### What you will do:
Find every line below with "officers" in it and give only how many there are.

Start of Records for processing

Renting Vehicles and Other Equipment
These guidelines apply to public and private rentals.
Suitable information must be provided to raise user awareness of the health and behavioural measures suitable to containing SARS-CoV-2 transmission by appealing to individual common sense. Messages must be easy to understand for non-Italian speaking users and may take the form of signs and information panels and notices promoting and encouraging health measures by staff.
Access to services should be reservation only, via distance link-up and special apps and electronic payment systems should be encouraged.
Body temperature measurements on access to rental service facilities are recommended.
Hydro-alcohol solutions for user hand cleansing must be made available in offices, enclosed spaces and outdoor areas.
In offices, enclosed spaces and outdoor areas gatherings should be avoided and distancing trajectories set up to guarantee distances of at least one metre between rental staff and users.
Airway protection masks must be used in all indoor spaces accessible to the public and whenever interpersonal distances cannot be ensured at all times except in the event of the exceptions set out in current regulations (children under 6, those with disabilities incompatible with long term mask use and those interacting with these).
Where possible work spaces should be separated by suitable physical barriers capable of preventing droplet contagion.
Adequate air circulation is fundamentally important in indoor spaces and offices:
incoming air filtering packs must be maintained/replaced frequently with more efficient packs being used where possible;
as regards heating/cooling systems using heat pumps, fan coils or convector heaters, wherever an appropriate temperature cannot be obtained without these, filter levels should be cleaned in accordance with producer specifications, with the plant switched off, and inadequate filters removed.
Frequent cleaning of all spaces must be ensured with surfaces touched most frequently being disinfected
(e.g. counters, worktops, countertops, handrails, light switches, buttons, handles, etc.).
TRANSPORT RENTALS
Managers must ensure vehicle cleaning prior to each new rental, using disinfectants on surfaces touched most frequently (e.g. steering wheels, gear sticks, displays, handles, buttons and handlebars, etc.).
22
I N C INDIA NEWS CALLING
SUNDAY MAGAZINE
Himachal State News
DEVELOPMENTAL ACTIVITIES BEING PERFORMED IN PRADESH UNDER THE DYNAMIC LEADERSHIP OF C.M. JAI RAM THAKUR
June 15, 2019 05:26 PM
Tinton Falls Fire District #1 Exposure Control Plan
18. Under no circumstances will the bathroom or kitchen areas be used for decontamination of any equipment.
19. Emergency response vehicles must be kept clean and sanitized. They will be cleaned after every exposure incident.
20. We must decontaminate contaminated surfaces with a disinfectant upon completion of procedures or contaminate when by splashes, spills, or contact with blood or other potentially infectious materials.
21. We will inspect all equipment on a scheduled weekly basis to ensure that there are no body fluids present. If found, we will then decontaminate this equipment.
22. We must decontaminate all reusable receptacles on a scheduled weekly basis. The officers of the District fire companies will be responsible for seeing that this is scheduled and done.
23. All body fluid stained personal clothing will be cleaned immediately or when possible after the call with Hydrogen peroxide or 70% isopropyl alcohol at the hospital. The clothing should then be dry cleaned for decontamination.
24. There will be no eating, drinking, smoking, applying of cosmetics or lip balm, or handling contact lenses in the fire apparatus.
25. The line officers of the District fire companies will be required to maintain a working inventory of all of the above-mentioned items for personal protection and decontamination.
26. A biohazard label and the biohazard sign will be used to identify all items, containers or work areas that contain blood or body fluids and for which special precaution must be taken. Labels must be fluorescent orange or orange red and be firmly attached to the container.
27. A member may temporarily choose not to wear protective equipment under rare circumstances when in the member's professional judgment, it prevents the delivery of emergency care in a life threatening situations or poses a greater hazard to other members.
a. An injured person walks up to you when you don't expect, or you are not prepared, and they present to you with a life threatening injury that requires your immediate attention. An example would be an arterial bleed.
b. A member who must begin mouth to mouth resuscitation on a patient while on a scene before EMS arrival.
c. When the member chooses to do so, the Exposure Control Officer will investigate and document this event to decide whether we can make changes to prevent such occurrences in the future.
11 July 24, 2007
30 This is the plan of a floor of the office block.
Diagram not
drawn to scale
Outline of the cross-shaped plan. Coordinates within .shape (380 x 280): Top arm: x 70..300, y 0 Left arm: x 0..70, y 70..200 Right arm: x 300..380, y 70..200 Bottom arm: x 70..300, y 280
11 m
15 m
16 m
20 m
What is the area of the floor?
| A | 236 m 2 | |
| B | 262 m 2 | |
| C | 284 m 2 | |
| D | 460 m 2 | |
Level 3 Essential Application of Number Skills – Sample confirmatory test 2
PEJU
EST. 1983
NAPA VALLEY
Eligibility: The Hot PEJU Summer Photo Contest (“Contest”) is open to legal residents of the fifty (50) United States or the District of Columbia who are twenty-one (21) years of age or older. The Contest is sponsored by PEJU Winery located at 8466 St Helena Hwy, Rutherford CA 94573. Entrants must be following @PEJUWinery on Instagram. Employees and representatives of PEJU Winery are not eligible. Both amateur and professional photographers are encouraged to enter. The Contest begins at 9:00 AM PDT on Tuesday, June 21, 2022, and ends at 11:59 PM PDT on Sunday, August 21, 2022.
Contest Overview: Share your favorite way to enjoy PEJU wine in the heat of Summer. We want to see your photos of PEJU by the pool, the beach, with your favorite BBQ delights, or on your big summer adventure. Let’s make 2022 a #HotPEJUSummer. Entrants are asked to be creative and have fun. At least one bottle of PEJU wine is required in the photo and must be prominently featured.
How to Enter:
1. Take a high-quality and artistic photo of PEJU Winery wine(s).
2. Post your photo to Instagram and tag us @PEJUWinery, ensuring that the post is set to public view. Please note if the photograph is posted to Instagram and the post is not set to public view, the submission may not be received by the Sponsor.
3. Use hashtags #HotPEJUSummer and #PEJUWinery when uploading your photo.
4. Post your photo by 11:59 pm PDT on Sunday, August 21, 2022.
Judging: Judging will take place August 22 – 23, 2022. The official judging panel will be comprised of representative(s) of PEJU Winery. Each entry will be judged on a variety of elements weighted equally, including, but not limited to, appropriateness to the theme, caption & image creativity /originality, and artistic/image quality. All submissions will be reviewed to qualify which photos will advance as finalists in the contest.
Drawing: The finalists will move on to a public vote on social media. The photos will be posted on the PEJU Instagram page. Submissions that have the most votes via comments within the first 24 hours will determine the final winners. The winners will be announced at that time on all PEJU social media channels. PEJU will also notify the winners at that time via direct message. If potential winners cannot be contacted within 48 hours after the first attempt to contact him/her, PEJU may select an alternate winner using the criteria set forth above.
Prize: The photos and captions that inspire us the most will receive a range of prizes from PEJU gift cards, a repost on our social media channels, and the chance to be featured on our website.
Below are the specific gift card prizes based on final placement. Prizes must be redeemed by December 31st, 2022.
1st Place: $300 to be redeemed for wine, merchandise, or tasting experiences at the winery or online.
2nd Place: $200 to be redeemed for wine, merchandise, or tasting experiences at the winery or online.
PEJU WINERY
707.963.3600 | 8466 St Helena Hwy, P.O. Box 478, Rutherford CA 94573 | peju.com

End of Records for processing

### Result of the task:
2